What struck Karthika, Commissioning editor with Penguin India, and whose task, in one sense, was much easier as the representative of Indian writing in English, was when a publisher who had expressed great interest in her list of women writers and first novels explained that her interest stemmed from the fact that it was a good novel or because it was a strong women's voice. At no stage did she link it to India. Obviously, the English language list interested them but what was encouraging, according to Karthika, was that "they are willing to look at home-grown writers, and not only writers who come via the West. It is a new voice in fiction that they appreciate, but if not originally written in English, then they want to see the English translation first. Though open to it, they haven't a clue. It is completely new territory for them. Their biggest problem is will it travel?"

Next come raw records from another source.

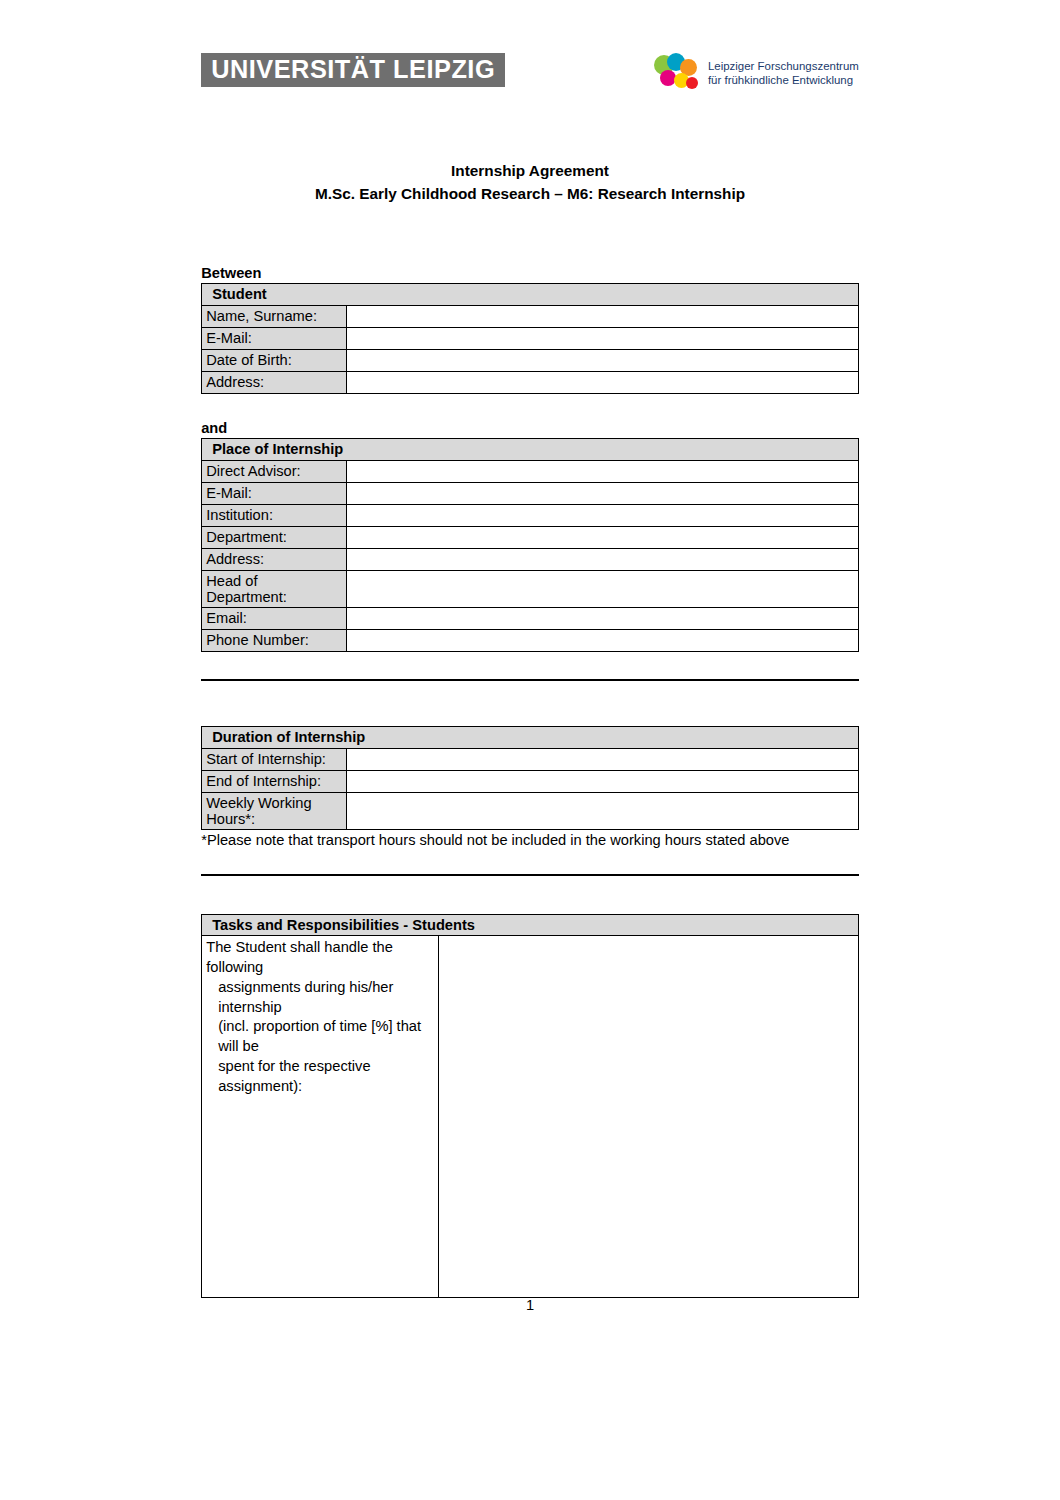UNIVERSITÄT LEIPZIG
Leipziger Forschungszentrum für frühkindliche Entwicklung
Internship Agreement
M.Sc. Early Childhood Research – M6: Research Internship
Between
| Student |
| --- |
| Name, Surname: | |
| E-Mail: | |
| Date of Birth: | |
| Address: | |
and
| Place of Internship |
| --- |
| Direct Advisor: | |
| E-Mail: | |
| Institution: | |
| Department: | |
| Address: | |
| Head of Department: | |
| Email: | |
| Phone Number: | |
| Duration of Internship |
| --- |
| Start of Internship: | |
| End of Internship: | |
| Weekly Working Hours*: | |
*Please note that transport hours should not be included in the working hours stated above
| Tasks and Responsibilities - Students |
| --- |
| The Student shall handle the following assignments during his/her internship (incl. proportion of time [%] that will be spent for the respective assignment): | |
1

The first step in providing the answer to this question lies in the availability of a good English translation. This would allow Indian language writing to be presented and assessed. This would allow French publishers to decide if it is powerful, if it will go down well with readers, if it is likely to travel well. Once that is decided then the novel can hopefully be translated directly from the original as there exists a group of dedicated French translators with excellent command and practical experience of a variety of Indian languages ranging from Hindi, Punjabi, Bengali to Tamil, Malayalam, and Marathi. For languages for which good translators are hard to come by, the solution would be to opt for indirect translations via English, which though far from the ideal solution, would at least have the merit of avoiding the pitfalls of an inadequate translation while representing Indian writing to the largest possible extent.

And this precisely is the objective of the "Belles Etrangres" literary festival scheduled for 2002: to provide a balanced and as complete as possible representation of the literary landscape of India by drawing not only on Indian writing in English but also Indian writing in the various Indian languages. In order for this laudatory venture to succeed, Indian and French publishers need to join hands now.